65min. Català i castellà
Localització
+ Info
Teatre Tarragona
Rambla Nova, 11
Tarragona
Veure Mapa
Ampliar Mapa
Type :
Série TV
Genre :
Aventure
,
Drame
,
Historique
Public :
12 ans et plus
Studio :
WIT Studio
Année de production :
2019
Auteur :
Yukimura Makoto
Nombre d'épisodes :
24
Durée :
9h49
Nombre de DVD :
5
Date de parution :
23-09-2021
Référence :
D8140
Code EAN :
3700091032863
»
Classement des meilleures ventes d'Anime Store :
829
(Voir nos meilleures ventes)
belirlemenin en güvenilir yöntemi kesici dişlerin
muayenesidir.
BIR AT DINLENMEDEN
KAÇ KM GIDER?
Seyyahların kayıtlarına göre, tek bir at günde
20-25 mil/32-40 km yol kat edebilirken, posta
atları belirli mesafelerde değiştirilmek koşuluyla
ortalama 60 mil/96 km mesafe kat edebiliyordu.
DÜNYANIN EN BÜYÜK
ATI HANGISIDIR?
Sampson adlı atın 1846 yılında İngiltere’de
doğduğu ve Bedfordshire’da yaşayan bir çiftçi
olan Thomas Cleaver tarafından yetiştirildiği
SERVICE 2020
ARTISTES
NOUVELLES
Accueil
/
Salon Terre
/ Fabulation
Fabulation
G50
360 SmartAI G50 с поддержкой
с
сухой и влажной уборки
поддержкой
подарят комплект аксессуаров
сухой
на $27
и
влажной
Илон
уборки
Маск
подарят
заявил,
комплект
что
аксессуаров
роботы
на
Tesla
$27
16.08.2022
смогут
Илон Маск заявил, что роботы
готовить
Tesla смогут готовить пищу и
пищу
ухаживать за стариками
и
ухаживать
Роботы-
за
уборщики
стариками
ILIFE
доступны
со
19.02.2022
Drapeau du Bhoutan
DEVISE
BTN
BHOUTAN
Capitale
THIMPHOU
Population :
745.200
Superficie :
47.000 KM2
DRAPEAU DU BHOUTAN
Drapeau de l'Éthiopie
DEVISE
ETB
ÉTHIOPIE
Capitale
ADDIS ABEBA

---

_To-do item_
Count the lines in the data above that contain the string "ventes", and give only the number.

_Task response_
2